Он помрачнел. Марта осторожно коснулась его рукава, словно желая успокоить.
— Вы говорите «здесь» и «там». Так тяжело — привыкнуть к новым местам.
— Невозможно, — подтвердил он с жаром.
— Расскажите мне про Пасифик.
— Пасифик…
Он запнулся, конвульсивно сглотнул, и в этот момент всё, о чём он запрещал себе думать, воскресло во всей полноте, и он задрожал от радости и боли, когда на испачканном ржавчиной и сажей индустриальном полотне проступили знакомые лёгкие контуры…
— Хаген, что? Что вы вспомнили?
— Я не вспомнил, — пробормотал он, пробуждаясь. — Это…
Что это было? Он не знал. Внешние впечатления вторгались в сознание, пачкая и стирая содержание. Марта держала его за руку — крепко и нежно. Он благодарно сжал её пальцы.
— У вас осветилось лицо, — сказала она. — У вас сейчас было очень хорошее выражение лица. Видно, что вы любите Пасифик и пойдёте на всё во имя него.
— Никогда не думал над этим.
— Но это правда, — произнесла она с ноткой задумчивой убежденности. — Некоторые вещи заметны только извне.
— Может быть.

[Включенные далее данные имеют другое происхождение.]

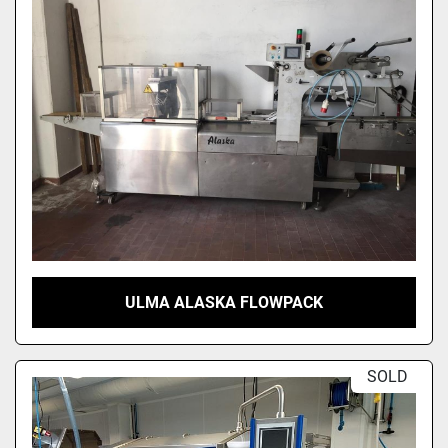
Sort by
ULMA ALASKA FLOWPACK
SOLD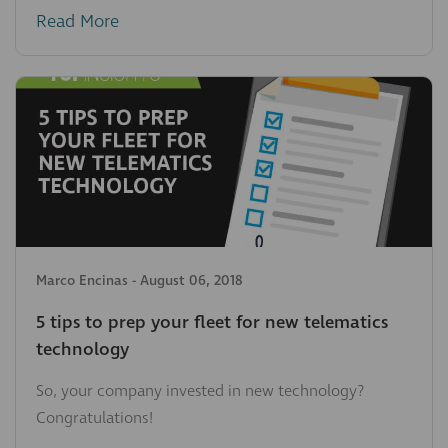
Read More
Marco Encinas
-
August 06, 2018
5 tips to prep your fleet for new telematics
technology
So, your company invested in new technology?
Congratulations!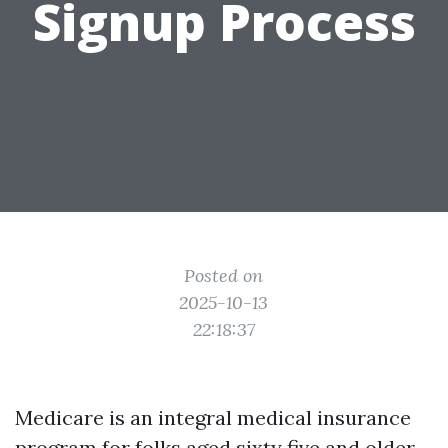
Signup Process
Posted on
2025-10-13
22:18:37
Medicare is an integral medical insurance
program for folks aged sixty five and older,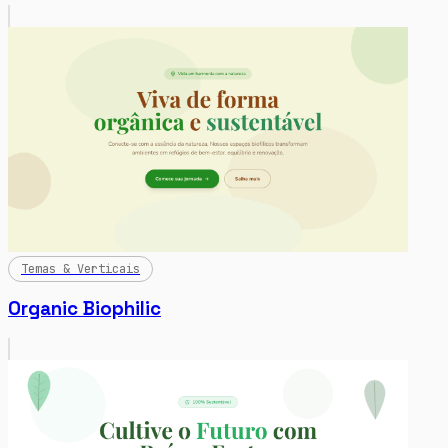
Temas & Verticais
Organic Biophilic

Не хотелось бы проверять. Я не военный человек, — уточнил он и понял, о чём должен спросить:
— Скажите, Марта, вы должны быть в курсе того, что назревает. Будет война?
— С чего вы взяли? — спросила она удивлённо. — Какая же война возможна с… с тем местом, откуда вы прибыли? Вы что-то знаете?
— Ничего определённого. Слухи, пьяная болтовня. Скопление желчи. Вот только вчера я беседовал с одним офицером, из тех, что у Стены. Он был вне себя. Мы травили анекдоты, пили, чокались, но если бы он узнал, кто я, не сомневаюсь — спустил бы с меня три шкуры. Что там у вас делают со шпионами с той стороны? Не надо, не отвечайте. Я уже догадываюсь.